Start of Records shown

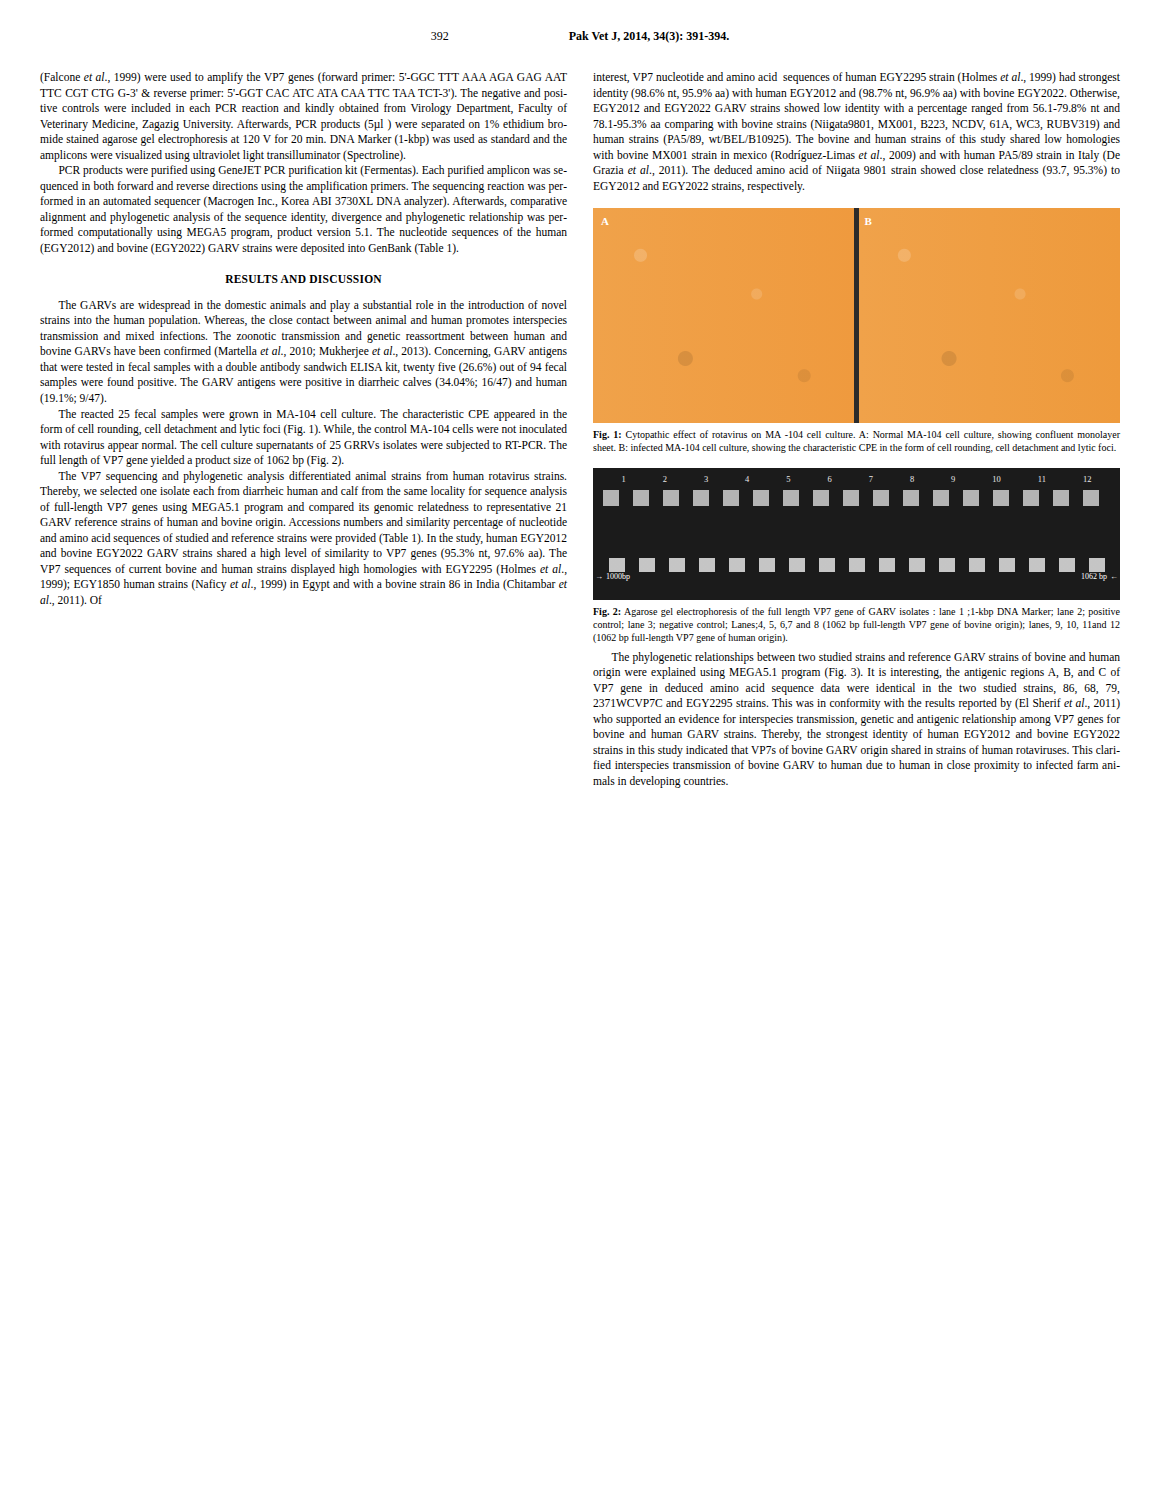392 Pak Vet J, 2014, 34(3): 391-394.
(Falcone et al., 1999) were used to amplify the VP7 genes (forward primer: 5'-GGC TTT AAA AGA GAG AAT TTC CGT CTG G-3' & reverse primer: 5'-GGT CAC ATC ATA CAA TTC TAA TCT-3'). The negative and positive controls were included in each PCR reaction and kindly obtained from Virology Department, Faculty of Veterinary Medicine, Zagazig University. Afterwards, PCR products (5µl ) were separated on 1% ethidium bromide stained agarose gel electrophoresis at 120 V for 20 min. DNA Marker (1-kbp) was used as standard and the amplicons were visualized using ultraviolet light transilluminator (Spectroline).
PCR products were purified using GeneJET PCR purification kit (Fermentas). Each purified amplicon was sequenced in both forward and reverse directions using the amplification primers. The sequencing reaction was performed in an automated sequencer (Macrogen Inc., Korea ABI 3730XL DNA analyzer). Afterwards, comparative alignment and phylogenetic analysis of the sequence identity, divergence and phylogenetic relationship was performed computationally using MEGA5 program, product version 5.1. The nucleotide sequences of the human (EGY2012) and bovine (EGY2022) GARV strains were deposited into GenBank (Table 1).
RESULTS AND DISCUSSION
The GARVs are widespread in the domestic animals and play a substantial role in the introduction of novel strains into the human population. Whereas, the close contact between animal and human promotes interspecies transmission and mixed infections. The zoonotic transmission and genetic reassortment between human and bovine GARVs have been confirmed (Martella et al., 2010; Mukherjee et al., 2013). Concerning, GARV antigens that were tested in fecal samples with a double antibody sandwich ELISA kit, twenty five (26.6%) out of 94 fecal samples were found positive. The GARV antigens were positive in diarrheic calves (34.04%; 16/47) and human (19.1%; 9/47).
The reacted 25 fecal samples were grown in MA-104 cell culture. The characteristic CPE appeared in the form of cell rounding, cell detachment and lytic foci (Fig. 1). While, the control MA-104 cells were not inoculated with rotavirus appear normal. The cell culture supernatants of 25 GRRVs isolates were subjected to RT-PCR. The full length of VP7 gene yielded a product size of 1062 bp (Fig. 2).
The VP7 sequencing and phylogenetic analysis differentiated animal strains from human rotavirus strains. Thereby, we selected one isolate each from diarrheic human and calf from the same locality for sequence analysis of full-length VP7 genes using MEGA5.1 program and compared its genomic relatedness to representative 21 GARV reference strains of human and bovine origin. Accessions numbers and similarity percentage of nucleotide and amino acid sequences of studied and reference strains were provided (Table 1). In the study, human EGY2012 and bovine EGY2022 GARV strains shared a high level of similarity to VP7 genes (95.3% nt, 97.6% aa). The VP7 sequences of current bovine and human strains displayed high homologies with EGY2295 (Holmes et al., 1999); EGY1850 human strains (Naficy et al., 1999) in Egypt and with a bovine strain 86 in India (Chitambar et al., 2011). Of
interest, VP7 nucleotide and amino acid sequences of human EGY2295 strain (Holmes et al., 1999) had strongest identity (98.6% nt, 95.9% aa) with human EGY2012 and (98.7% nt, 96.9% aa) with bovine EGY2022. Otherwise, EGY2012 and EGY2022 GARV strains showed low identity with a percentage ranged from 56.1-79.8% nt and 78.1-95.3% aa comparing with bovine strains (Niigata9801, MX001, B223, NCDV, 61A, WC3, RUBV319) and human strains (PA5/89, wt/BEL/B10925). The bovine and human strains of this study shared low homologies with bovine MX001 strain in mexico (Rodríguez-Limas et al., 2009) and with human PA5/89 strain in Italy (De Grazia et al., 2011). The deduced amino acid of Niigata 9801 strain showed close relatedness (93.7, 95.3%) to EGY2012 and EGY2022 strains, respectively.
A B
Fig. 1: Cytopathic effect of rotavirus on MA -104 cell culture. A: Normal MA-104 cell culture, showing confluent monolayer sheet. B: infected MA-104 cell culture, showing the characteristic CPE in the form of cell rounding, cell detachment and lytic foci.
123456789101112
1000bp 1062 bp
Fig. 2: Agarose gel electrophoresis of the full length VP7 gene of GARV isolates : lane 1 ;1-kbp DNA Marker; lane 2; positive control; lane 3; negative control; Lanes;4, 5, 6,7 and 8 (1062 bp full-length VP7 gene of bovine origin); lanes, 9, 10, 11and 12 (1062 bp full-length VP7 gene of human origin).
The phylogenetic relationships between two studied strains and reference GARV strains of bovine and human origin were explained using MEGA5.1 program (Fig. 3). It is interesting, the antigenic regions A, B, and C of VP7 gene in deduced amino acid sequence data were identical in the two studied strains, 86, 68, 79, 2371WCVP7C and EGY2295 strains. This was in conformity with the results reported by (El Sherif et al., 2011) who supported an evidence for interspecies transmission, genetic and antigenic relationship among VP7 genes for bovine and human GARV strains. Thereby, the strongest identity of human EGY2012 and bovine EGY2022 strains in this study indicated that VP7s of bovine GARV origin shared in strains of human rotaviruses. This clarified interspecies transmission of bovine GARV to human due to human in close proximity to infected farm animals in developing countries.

End of Records shown

Take every record and copy it word for word, dropping the pictures.

392 Pak Vet J, 2014, 34(3): 391-394.
(Falcone et al., 1999) were used to amplify the VP7 genes (forward primer: 5'-GGC TTT AAA AGA GAG AAT TTC CGT CTG G-3' & reverse primer: 5'-GGT CAC ATC ATA CAA TTC TAA TCT-3'). The negative and positive controls were included in each PCR reaction and kindly obtained from Virology Department, Faculty of Veterinary Medicine, Zagazig University. Afterwards, PCR products (5µl ) were separated on 1% ethidium bromide stained agarose gel electrophoresis at 120 V for 20 min. DNA Marker (1-kbp) was used as standard and the amplicons were visualized using ultraviolet light transilluminator (Spectroline).
PCR products were purified using GeneJET PCR purification kit (Fermentas). Each purified amplicon was sequenced in both forward and reverse directions using the amplification primers. The sequencing reaction was performed in an automated sequencer (Macrogen Inc., Korea ABI 3730XL DNA analyzer). Afterwards, comparative alignment and phylogenetic analysis of the sequence identity, divergence and phylogenetic relationship was performed computationally using MEGA5 program, product version 5.1. The nucleotide sequences of the human (EGY2012) and bovine (EGY2022) GARV strains were deposited into GenBank (Table 1).
RESULTS AND DISCUSSION
The GARVs are widespread in the domestic animals and play a substantial role in the introduction of novel strains into the human population. Whereas, the close contact between animal and human promotes interspecies transmission and mixed infections. The zoonotic transmission and genetic reassortment between human and bovine GARVs have been confirmed (Martella et al., 2010; Mukherjee et al., 2013). Concerning, GARV antigens that were tested in fecal samples with a double antibody sandwich ELISA kit, twenty five (26.6%) out of 94 fecal samples were found positive. The GARV antigens were positive in diarrheic calves (34.04%; 16/47) and human (19.1%; 9/47).
The reacted 25 fecal samples were grown in MA-104 cell culture. The characteristic CPE appeared in the form of cell rounding, cell detachment and lytic foci (Fig. 1). While, the control MA-104 cells were not inoculated with rotavirus appear normal. The cell culture supernatants of 25 GRRVs isolates were subjected to RT-PCR. The full length of VP7 gene yielded a product size of 1062 bp (Fig. 2).
The VP7 sequencing and phylogenetic analysis differentiated animal strains from human rotavirus strains. Thereby, we selected one isolate each from diarrheic human and calf from the same locality for sequence analysis of full-length VP7 genes using MEGA5.1 program and compared its genomic relatedness to representative 21 GARV reference strains of human and bovine origin. Accessions numbers and similarity percentage of nucleotide and amino acid sequences of studied and reference strains were provided (Table 1). In the study, human EGY2012 and bovine EGY2022 GARV strains shared a high level of similarity to VP7 genes (95.3% nt, 97.6% aa). The VP7 sequences of current bovine and human strains displayed high homologies with EGY2295 (Holmes et al., 1999); EGY1850 human strains (Naficy et al., 1999) in Egypt and with a bovine strain 86 in India (Chitambar et al., 2011). Of
interest, VP7 nucleotide and amino acid sequences of human EGY2295 strain (Holmes et al., 1999) had strongest identity (98.6% nt, 95.9% aa) with human EGY2012 and (98.7% nt, 96.9% aa) with bovine EGY2022. Otherwise, EGY2012 and EGY2022 GARV strains showed low identity with a percentage ranged from 56.1-79.8% nt and 78.1-95.3% aa comparing with bovine strains (Niigata9801, MX001, B223, NCDV, 61A, WC3, RUBV319) and human strains (PA5/89, wt/BEL/B10925). The bovine and human strains of this study shared low homologies with bovine MX001 strain in mexico (Rodríguez-Limas et al., 2009) and with human PA5/89 strain in Italy (De Grazia et al., 2011). The deduced amino acid of Niigata 9801 strain showed close relatedness (93.7, 95.3%) to EGY2012 and EGY2022 strains, respectively.
A B
Fig. 1: Cytopathic effect of rotavirus on MA -104 cell culture. A: Normal MA-104 cell culture, showing confluent monolayer sheet. B: infected MA-104 cell culture, showing the characteristic CPE in the form of cell rounding, cell detachment and lytic foci.
123456789101112
1000bp 1062 bp
Fig. 2: Agarose gel electrophoresis of the full length VP7 gene of GARV isolates : lane 1 ;1-kbp DNA Marker; lane 2; positive control; lane 3; negative control; Lanes;4, 5, 6,7 and 8 (1062 bp full-length VP7 gene of bovine origin); lanes, 9, 10, 11and 12 (1062 bp full-length VP7 gene of human origin).
The phylogenetic relationships between two studied strains and reference GARV strains of bovine and human origin were explained using MEGA5.1 program (Fig. 3). It is interesting, the antigenic regions A, B, and C of VP7 gene in deduced amino acid sequence data were identical in the two studied strains, 86, 68, 79, 2371WCVP7C and EGY2295 strains. This was in conformity with the results reported by (El Sherif et al., 2011) who supported an evidence for interspecies transmission, genetic and antigenic relationship among VP7 genes for bovine and human GARV strains. Thereby, the strongest identity of human EGY2012 and bovine EGY2022 strains in this study indicated that VP7s of bovine GARV origin shared in strains of human rotaviruses. This clarified interspecies transmission of bovine GARV to human due to human in close proximity to infected farm animals in developing countries.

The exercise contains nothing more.